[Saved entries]
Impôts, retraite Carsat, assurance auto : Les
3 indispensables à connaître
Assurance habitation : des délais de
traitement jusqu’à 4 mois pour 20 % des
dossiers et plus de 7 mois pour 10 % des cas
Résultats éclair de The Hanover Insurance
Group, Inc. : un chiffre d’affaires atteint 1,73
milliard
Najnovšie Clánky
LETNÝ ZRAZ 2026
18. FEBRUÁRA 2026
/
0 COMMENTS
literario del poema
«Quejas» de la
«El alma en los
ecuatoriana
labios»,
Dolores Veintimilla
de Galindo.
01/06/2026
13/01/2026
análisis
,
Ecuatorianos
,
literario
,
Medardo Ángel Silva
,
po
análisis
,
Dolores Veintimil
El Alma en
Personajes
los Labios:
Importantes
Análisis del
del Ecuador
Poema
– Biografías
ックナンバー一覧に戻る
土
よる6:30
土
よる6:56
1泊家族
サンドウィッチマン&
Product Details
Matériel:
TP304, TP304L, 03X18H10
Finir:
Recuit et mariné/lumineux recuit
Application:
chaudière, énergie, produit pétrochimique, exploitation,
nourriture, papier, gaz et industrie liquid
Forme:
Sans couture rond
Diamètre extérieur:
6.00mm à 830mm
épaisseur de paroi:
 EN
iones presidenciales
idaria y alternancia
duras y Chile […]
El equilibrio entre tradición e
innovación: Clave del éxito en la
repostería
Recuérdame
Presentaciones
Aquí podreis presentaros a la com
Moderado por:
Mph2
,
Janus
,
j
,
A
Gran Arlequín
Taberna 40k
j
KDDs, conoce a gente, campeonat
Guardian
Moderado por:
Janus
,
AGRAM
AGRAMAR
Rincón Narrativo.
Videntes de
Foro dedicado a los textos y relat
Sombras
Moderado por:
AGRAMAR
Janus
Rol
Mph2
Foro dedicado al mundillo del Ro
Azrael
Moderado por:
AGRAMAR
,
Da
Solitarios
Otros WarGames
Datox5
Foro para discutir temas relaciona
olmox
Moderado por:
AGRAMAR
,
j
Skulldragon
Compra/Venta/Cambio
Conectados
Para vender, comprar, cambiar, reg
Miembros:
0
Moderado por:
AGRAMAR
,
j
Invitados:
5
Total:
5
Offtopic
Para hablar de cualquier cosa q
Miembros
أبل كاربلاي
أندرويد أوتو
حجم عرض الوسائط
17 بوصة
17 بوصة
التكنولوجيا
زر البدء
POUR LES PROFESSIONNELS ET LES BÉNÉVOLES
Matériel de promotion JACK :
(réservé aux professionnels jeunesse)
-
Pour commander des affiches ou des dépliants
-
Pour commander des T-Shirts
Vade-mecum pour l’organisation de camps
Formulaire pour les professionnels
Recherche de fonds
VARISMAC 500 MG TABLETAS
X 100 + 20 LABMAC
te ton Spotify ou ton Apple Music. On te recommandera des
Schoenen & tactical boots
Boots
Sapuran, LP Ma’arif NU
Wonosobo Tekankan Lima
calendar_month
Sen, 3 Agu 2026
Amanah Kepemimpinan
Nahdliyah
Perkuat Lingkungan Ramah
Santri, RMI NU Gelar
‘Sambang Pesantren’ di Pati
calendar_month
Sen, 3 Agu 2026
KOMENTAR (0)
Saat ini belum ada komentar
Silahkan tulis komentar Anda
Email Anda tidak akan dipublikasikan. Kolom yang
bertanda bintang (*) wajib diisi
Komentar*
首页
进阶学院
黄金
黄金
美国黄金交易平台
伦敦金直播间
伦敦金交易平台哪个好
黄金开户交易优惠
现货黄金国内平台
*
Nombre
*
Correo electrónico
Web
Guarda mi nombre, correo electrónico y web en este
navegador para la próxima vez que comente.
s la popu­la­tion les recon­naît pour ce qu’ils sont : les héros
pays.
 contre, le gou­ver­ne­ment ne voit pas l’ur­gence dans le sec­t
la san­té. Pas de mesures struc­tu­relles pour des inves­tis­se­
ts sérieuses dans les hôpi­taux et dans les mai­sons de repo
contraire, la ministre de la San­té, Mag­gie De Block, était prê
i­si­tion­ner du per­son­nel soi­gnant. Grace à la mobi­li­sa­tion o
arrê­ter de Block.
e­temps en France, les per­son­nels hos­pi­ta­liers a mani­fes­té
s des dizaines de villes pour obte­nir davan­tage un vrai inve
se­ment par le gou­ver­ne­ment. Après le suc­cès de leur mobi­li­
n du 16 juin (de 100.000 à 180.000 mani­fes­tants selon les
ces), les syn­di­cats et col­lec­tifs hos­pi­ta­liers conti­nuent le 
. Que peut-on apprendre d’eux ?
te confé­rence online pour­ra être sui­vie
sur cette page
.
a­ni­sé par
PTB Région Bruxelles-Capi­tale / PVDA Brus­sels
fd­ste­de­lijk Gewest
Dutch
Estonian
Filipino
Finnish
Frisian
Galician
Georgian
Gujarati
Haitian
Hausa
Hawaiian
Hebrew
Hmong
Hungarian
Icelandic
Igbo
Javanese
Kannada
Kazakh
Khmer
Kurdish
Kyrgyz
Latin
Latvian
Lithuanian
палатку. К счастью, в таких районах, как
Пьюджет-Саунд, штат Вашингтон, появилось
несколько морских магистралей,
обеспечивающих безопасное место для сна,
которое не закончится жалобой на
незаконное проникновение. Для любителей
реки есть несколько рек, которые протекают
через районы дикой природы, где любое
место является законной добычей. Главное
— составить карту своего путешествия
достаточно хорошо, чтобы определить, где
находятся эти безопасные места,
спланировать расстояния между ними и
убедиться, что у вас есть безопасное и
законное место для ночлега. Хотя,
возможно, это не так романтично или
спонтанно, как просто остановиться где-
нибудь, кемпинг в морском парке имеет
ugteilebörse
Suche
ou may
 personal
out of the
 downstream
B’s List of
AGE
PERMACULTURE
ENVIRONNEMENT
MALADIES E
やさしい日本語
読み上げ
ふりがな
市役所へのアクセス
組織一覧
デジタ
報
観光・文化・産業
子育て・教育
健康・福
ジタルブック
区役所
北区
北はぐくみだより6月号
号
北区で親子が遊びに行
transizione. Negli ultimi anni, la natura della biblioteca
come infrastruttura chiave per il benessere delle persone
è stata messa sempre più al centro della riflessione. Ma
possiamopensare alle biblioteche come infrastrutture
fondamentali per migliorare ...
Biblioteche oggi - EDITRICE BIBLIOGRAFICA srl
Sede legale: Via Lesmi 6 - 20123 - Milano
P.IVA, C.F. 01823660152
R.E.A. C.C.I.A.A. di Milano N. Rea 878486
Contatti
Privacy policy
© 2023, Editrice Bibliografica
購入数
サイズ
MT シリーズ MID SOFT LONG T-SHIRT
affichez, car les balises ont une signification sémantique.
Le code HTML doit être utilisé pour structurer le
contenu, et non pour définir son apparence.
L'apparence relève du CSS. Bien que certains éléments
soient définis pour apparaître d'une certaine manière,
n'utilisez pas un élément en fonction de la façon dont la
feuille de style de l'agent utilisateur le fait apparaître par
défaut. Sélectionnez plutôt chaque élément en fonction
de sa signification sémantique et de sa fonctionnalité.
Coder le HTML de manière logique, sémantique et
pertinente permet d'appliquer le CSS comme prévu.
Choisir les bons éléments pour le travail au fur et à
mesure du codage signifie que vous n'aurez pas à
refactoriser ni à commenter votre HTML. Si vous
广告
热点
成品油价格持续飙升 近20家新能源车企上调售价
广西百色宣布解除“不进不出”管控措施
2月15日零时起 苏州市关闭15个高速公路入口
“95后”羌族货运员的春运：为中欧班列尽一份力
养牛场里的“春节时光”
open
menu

* Required work
Print again the lines of the entries above that fall between the line holding "ts sérieuses dans" and the line holding "которое не закончится жалобой на", inclusive, exactly as they stand.

* Finished task
ts sérieuses dans les hôpi­taux et dans les mai­sons de repo
contraire, la ministre de la San­té, Mag­gie De Block, était prê
i­si­tion­ner du per­son­nel soi­gnant. Grace à la mobi­li­sa­tion o
arrê­ter de Block.
e­temps en France, les per­son­nels hos­pi­ta­liers a mani­fes­té
s des dizaines de villes pour obte­nir davan­tage un vrai inve
se­ment par le gou­ver­ne­ment. Après le suc­cès de leur mobi­li­
n du 16 juin (de 100.000 à 180.000 mani­fes­tants selon les
ces), les syn­di­cats et col­lec­tifs hos­pi­ta­liers conti­nuent le 
. Que peut-on apprendre d’eux ?
te confé­rence online pour­ra être sui­vie
sur cette page
.
a­ni­sé par
PTB Région Bruxelles-Capi­tale / PVDA Brus­sels
fd­ste­de­lijk Gewest
Dutch
Estonian
Filipino
Finnish
Frisian
Galician
Georgian
Gujarati
Haitian
Hausa
Hawaiian
Hebrew
Hmong
Hungarian
Icelandic
Igbo
Javanese
Kannada
Kazakh
Khmer
Kurdish
Kyrgyz
Latin
Latvian
Lithuanian
палатку. К счастью, в таких районах, как
Пьюджет-Саунд, штат Вашингтон, появилось
несколько морских магистралей,
обеспечивающих безопасное место для сна,
которое не закончится жалобой на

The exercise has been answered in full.